Exercise goal: Scan the records for the string "lines"; copy each line where it occurs.

[Opening Source data section]

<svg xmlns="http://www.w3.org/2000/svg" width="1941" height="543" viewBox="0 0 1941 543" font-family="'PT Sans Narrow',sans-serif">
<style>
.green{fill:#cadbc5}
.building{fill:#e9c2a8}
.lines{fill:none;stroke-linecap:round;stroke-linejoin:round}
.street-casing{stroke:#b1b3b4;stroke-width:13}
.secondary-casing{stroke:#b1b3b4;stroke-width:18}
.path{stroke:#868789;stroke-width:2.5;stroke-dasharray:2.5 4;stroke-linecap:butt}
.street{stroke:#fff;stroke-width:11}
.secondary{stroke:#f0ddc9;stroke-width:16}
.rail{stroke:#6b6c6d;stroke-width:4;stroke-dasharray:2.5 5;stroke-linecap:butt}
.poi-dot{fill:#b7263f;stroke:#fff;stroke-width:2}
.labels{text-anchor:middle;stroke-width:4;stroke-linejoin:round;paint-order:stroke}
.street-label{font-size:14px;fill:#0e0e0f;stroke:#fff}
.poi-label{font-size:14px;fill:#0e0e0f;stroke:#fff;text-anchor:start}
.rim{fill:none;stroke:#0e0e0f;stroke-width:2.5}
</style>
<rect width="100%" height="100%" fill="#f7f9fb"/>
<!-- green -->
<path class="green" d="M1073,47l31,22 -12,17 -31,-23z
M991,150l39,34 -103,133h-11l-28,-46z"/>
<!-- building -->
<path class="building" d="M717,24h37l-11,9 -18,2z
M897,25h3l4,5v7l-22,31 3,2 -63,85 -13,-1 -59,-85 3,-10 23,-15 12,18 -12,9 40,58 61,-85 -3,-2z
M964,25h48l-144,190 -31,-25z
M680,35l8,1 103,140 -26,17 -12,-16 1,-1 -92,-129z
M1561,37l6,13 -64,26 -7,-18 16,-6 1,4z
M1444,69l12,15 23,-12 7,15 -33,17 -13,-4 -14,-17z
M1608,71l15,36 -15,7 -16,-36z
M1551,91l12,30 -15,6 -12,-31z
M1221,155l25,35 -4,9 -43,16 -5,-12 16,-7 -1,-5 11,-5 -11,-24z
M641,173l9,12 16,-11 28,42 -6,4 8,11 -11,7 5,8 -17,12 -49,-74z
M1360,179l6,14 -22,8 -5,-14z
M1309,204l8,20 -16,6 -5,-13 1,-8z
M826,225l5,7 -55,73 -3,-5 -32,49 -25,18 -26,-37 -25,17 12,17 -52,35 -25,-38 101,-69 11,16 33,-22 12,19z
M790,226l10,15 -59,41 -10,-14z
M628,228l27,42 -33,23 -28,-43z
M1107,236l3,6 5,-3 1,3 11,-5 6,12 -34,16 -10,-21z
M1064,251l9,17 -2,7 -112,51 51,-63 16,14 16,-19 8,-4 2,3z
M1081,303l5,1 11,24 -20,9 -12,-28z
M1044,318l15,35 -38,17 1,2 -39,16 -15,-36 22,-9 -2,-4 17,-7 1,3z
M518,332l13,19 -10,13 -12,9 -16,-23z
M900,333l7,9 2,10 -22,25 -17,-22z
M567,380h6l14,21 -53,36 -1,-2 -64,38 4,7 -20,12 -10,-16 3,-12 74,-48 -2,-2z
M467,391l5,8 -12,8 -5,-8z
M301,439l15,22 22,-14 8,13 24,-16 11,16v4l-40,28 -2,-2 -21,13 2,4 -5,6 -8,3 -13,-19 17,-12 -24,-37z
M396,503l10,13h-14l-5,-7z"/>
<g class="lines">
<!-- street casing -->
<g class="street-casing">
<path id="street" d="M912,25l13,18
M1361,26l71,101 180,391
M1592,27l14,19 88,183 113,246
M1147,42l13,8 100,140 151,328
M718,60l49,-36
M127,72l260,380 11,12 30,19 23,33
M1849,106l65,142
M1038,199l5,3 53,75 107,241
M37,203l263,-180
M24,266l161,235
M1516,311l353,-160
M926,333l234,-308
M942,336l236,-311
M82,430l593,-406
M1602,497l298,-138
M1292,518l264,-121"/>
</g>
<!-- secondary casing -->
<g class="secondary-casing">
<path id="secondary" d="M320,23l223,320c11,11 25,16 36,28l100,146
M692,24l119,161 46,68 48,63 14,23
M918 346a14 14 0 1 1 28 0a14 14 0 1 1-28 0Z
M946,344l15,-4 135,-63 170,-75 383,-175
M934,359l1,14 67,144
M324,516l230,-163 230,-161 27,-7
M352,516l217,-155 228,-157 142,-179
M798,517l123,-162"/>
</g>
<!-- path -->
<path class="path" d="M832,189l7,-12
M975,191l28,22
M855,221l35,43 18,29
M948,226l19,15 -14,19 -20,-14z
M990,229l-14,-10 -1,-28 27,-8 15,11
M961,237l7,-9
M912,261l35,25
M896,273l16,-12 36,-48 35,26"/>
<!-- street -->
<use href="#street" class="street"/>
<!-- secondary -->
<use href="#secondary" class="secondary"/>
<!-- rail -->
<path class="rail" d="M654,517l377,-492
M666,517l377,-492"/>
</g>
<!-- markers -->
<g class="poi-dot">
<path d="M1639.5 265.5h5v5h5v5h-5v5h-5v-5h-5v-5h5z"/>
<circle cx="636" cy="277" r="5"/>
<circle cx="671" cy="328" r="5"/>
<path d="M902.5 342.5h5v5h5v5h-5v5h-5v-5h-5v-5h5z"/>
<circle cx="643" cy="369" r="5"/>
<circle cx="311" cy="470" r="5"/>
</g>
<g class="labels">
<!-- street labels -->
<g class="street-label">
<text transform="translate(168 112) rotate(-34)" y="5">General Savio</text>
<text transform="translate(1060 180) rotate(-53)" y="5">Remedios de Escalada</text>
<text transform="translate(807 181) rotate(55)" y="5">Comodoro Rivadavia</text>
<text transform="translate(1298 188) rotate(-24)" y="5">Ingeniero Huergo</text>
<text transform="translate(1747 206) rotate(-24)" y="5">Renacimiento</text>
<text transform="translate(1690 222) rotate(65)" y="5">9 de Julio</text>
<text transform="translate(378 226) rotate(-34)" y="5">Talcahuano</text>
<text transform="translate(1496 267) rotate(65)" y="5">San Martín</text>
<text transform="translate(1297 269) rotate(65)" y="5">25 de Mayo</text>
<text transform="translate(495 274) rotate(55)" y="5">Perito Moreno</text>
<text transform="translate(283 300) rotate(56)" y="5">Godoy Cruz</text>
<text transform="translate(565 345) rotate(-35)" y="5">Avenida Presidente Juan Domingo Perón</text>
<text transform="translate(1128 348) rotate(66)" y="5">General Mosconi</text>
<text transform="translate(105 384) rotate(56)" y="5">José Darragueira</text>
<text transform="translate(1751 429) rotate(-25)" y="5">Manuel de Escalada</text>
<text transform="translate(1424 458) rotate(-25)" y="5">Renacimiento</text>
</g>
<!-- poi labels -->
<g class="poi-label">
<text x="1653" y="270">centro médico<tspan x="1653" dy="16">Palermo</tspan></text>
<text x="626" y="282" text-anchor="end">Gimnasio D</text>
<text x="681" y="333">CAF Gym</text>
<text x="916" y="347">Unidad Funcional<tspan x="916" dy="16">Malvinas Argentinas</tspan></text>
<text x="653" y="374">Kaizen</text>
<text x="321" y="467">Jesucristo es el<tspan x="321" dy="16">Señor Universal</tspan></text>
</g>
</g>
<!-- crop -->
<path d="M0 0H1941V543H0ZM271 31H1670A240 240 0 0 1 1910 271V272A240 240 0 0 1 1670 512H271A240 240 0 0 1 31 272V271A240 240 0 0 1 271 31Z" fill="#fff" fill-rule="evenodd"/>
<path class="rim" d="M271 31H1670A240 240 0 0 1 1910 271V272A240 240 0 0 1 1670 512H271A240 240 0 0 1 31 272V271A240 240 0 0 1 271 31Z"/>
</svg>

[Closing Source data section]

Answer to this problem:
.lines{fill:none;stroke-linecap:round;stroke-linejoin:round}
<g class="lines">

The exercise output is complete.